Laura Marling is probably a lovely young lady, but fizzing with resentment over the sight of her name is a justifiable action. When Marling was all of 17, she released Alas, I Cannot Swim, an excellent album that became extraordinary when her age was taken into account. Lucky listeners of the album were gifted with a strong singing and writing voice, one that came to us with understated stories of unstable love and religious renouncement. This pairing of talent with stunning sensibility would be enough to make most teenage prodigies feel as though they were unproductive boors.
Yet, in the same way that it is sometimes nice to get hit with a feather, it is nice to see a quiet girl prevail. The Florences and Little Boots and La Rouxs -- and even the Kate Nashs -- have their attributes and are clearly talented, but Marling can probably wither them all with one undressed ballad. Years from now, Marling will be the artist still making memorable records. There has always been something more honest and enduring about her songs; by stripping them bare, the heart becomes more visible. However, all this can fail to deliver even the most switched on talent from growing pains and sophomore ruts. I Speak Because I Can isn't exactly either of these things, but it does feel very much like a stepping stone.

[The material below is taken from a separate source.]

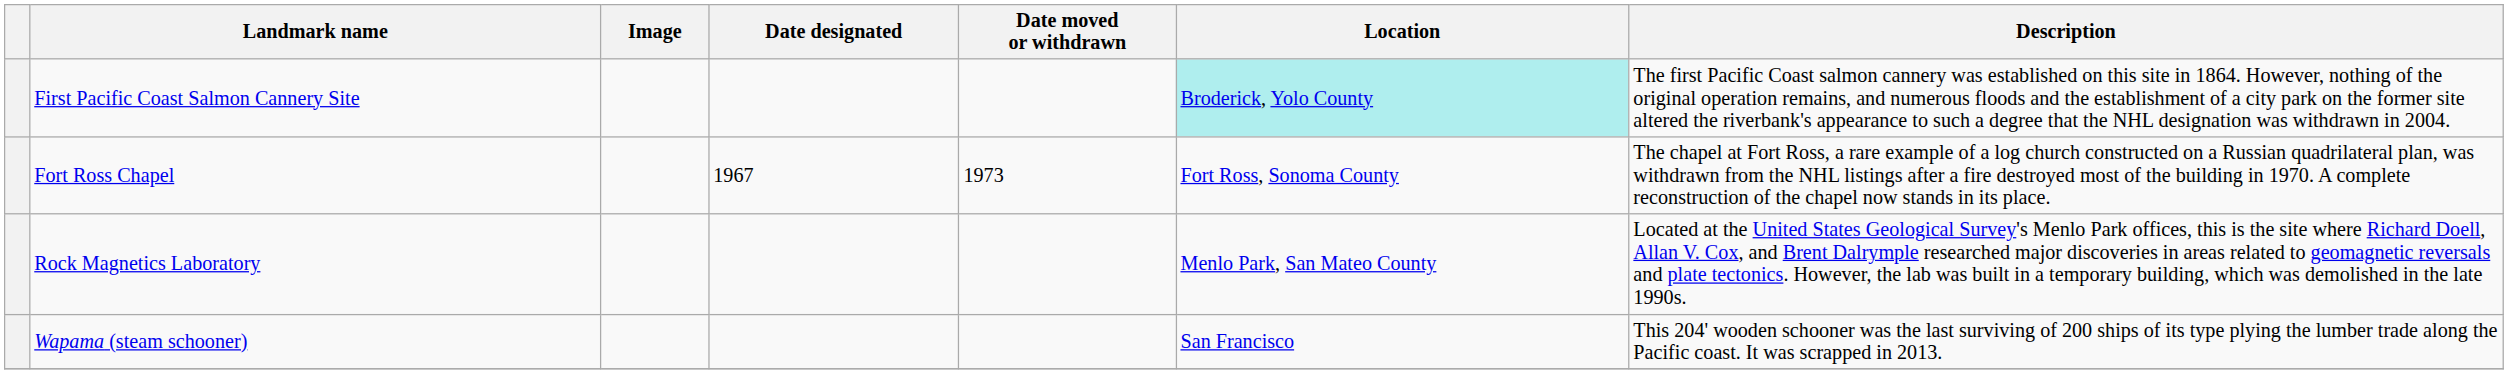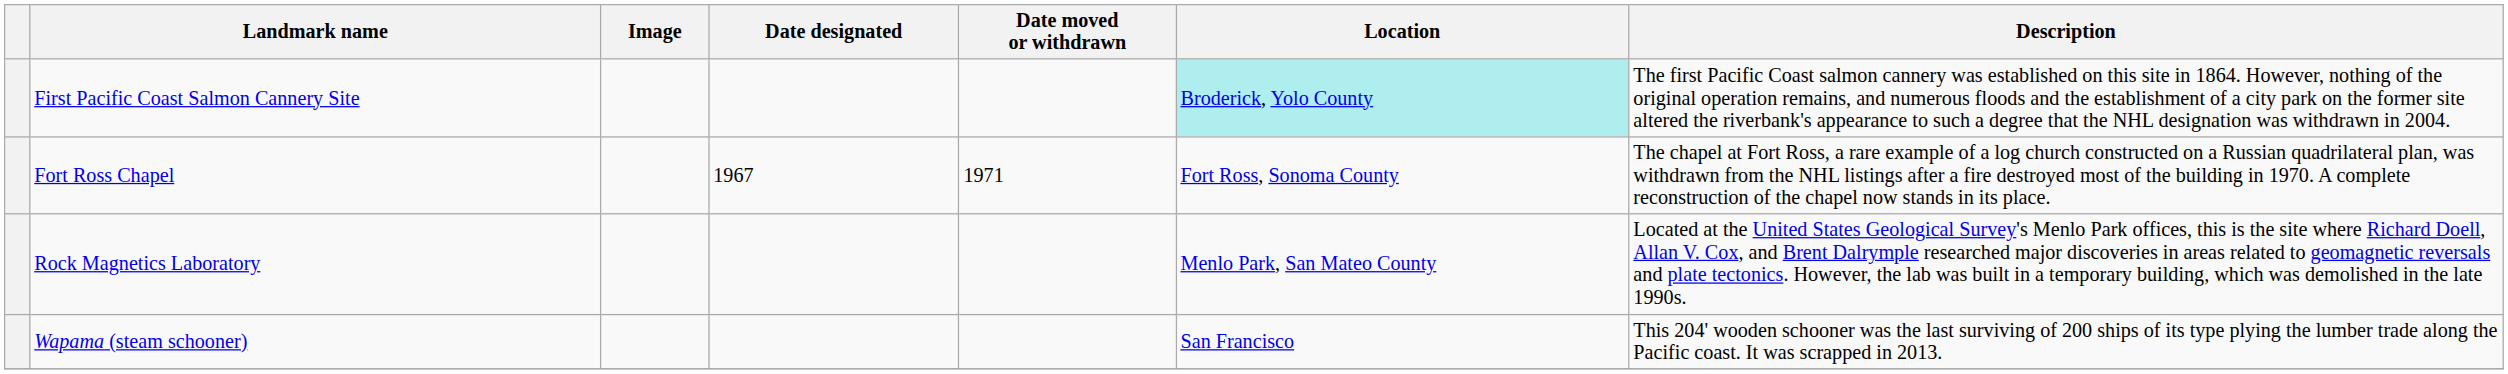Fort Ross Chapel | Date moved or withdrawn: 1973 -> 1971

Equal parts boon and bane on I Speak Because I Can is Marling's singing voice. In the time that has passed between Alas, I Cannot Swim and the present, it has taken on a few dressy affectations. Marling (understandably) seems to be searching for a unique voice, and sometimes her added affectations work to enhance an already dramatic song, as showcased in the "I find this most distasteful and will not stand for it" way she sings the chorus of "Hope in the Air". On opener "Devil's Spoke", however, it proves a bit of an adjustment for the listener accustomed to the fuss-free vocal leanings of Alas, I Cannot Swim. When, as on "Devil's Spoke", Marling sings a provocative line like "Ripping off each other's clothes in a most peculiar way", the proceedings feel somewhat forced.
These vocal experimentations can be easily overlooked when I Speak Because I Can reaches its middle section, which holds claim to some of the more beautiful passages of music to come out this year. The profound string outro to "Blackberry Stone", the last swooning minute of "Alpha Shallows", and the glorious moment in "Goodbye England (Covered in Snow)" when backing band and vocalists Mumford and Sons lift Marling's voice far above England's soot all succeed in inducing chills. Each swell of beauty on the record introduces itself politely, and then retires in the same manner. Nothing overstays its welcome, and in these instances I Speak Because I Can earns a repeat listening ticket straight into the fall and perhaps winter.

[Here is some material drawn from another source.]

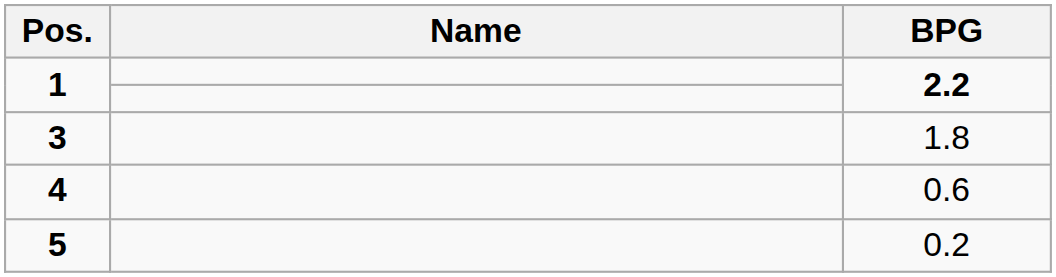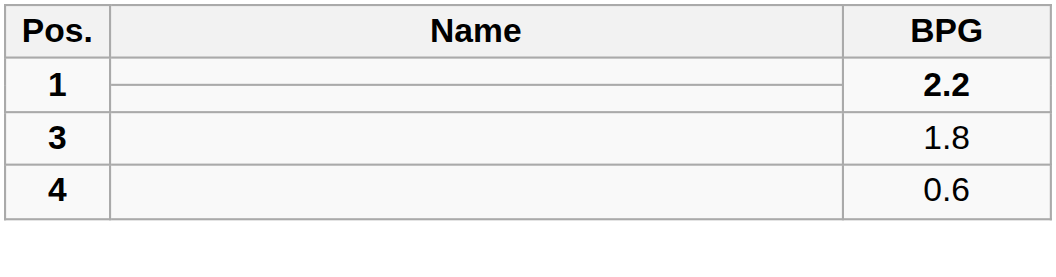- row: 5 | 0.2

I Speak Because I Can feels more professional than its predecessor, yet the album as a whole fails to capture the emotional power of Alas, I Cannot Swim. Content wise, the albums are very similar -- more trouble and romance -- but with the increased production and vocal richness, a bit of honesty seems to have been misplaced. When Marling tempers her mannerisms and finds the right balance between mature production and folky sparseness, all the mandolins and dulcimers in the folk canon will be hers. She doesn't even have to shout to get them.